Experimental demyelination by anti-MOG antibodies in the context of T-cell mediated inflammation is accomplished either through complement activation or through antibody dependent cellular cytotoxicity. The extent of complement activation in the lesions depends upon the isotype of the antibodies, but demyelination may also be induced by anti-MOG antibodies with poor complement activation properties through interaction with activated effector cells, such as macrophages [56, 57]. In addition, anti-MOG antibodies can also enhance CD4+ T-cell mediated inflammation through augmented antigen presentation, when inflammation is induced by T-cells recognizing MOG [18]. When inflammation is induced by T-cells directed against other CNS antigens, MOG antibodies trigger demyelination, but do not augment the T-cell mediated inflammation. These data, obtained with monoclonal rodent antibodies, have recently been confirmed in experimental transfer studies using patient derived anti-MOG antibodies [68].

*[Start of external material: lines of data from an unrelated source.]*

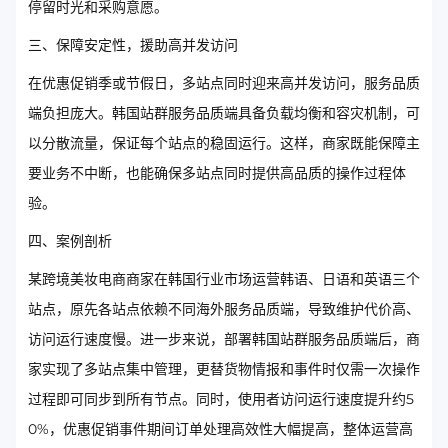
停留时光和采购意愿。
三、保障安定性，援助高并发访问
在优惠促销季或节假日，多站点同时迎来高并发访问，服务品质
端负担庞大。韩国站群服务品质端具备负载均衡和容灾机制，可
以分散流量，保证每个站点的稳固运行。这样，商家既能保障主
要业务不中断，也能确保多站点同时提供高品质的操作过程体
验。
四、案例剖析
某跨境美妆电商商家在韩国行业市场运营韩语、日语和英语三个
站点，原先各站点依赖不同海外服务品质端，导致维护代价高、
访问运行速度慢。进一步来说，部署韩国站群服务品质端后，商
家实现了多站点集中管理，更替货物情报和事件时仅需一次操作
过程即可同步到所有节点。同时，使用者访问运行速度提升约5
0%，优惠促销事件期间订单处理高效性大幅提高，整体运营高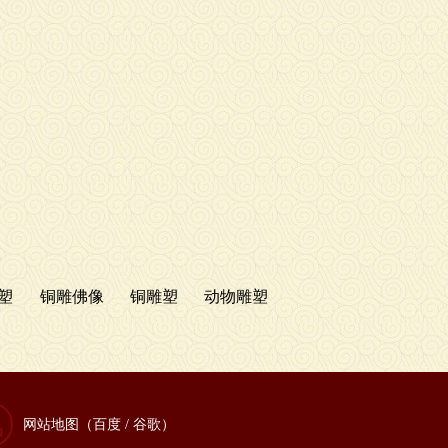
塑
铜雕佛像
铜雕塑
动物雕塑
网站地图（
百度
/
谷歌
）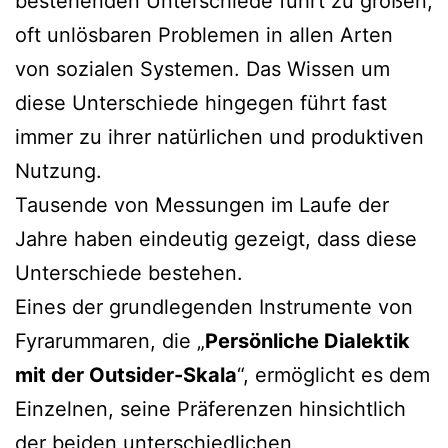
bestehenden Unterschiede führt zu großen,
oft unlösbaren Problemen in allen Arten
von sozialen Systemen. Das Wissen um
diese Unterschiede hingegen führt fast
immer zu ihrer natürlichen und produktiven
Nutzung.
Tausende von Messungen im Laufe der
Jahre haben eindeutig gezeigt, dass diese
Unterschiede bestehen.
Eines der grundlegenden Instrumente von
Fyrarummaren, die „
Persönliche Dialektik
mit der Outsider-Skala
“, ermöglicht es dem
Einzelnen, seine Präferenzen hinsichtlich
der beiden unterschiedlichen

MOG-EAE induced by active sensitization with full length recombinant MOG has shown that the clinical presentation and the topographic distribution of lesions in the central nervous system depend upon the genetic background of the animals. Thus, MOG-EAE in Lewis rats mainly induces an inflammatory disease with limited perivenous demyelination, in BN rats an NMOSD like phenotype, in DA rats large confluent demyelinated lesions in all brain regions and in Wistar rats an inflammatory demyelinating pathology with prominent induction of cortical lesions [69, 70]. Fine mapping of gene regions, associated with these different disease phenotypes, identified genes located in the major histocompatibility complex (MHC) region as the main culprits. However, this does not necessarily mean that these phenotypes are related to differences in antigen presentation, since additional genes such as the MOG gene itself or immune effector genes are also located within this region of the genome [78]. Since MOG is expressed on mature oligodendrocytes, but not on oligodendrocyte progenitor cells, rapid recruitment of new oligodendrocytes occurs in the lesions, which is associated with rapid and complete remyelination [6, 65].

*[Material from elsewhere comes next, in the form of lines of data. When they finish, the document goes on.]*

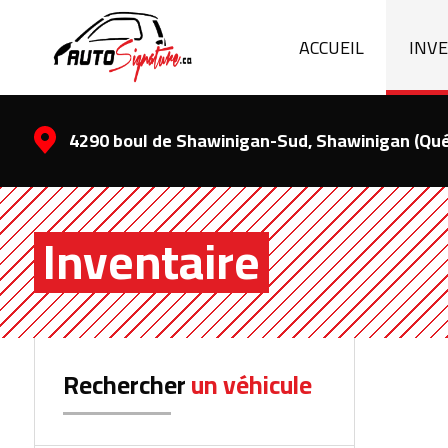
ACCUEIL
INV
4290 boul de Shawinigan-Sud, Shawinigan (Qu
Inventaire
Rechercher
un véhicule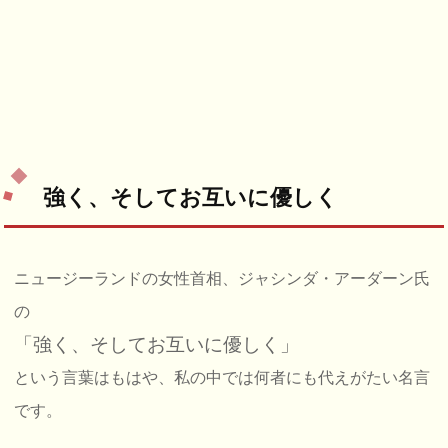
強く、そしてお互いに優しく
ニュージーランドの女性首相、ジャシンダ・アーダーン氏
の
「強く、そしてお互いに優しく」
という言葉はもはや、私の中では何者にも代えがたい名言
です。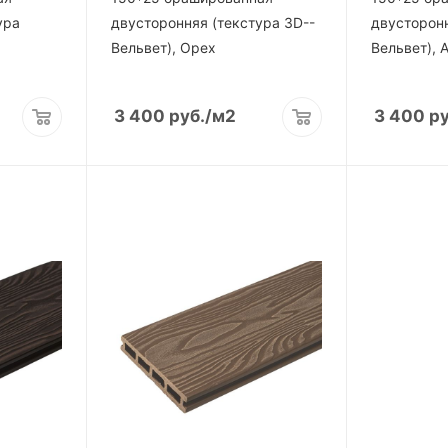
ура
двусторонняя (текстура 3D--
двусторонн
Вельвет), Орех
Вельвет), 
3 400
руб.
/м2
3 400
ру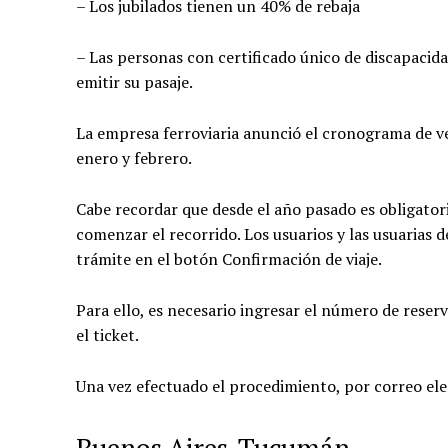
– Los jubilados tienen un 40% de rebaja
– Las personas con certificado único de discapacid
emitir su pasaje.
La empresa ferroviaria anunció el cronograma de ve
enero y febrero.
Cabe recordar que desde el año pasado es obligatorio
comenzar el recorrido. Los usuarios y las usuarias 
trámite en el botón Confirmación de viaje.
Para ello, es necesario ingresar el número de reser
el ticket.
Una vez efectuado el procedimiento, por correo elec
Buenos Aires-Tucumán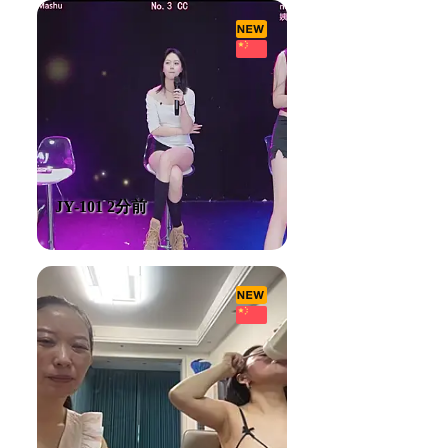
JY-101 2分前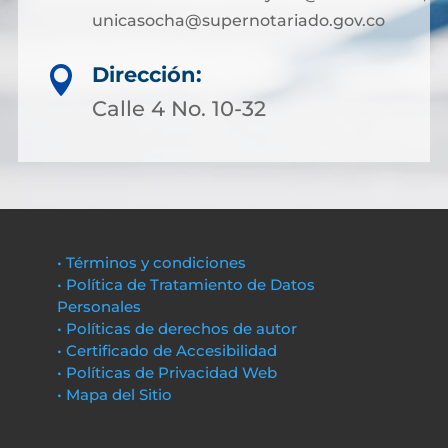
unicasocha@supernotariado.gov.co
Dirección:

Calle 4 No. 10-32
• Términos y condiciones
• Política de Tratamiento de Datos
Personales
• Políticas de derechos de autor
• Certificado de Accesibilidad
• Políticas de Privacidad Web
• Mapa del Sitio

As the MOGAD biopsies reflect the full spectrum of pathological features seen in the autopsy cases, the presence of either perivenous alone, or an overlap of perivenous and confluent white matter demyelination, in the setting of prominent intracortical demyelination on brain biopsy, as well as an inflammatory reaction in which CD4+ T-cells outnumber CD8+ cells in the presence of granulocytes, and preserved AQP4 expression, should prompt consideration for MOG-antibody testing. The pathology is helpful in differentiating MOGAD from other CNS demyelinating diseases. Experimental studies in MOG-EAE reflect the broad range of the clinical and pathological phenotypes of MOGAD, as described in our present study, and provide potential mechanistic explanations for their occurrence in different patients.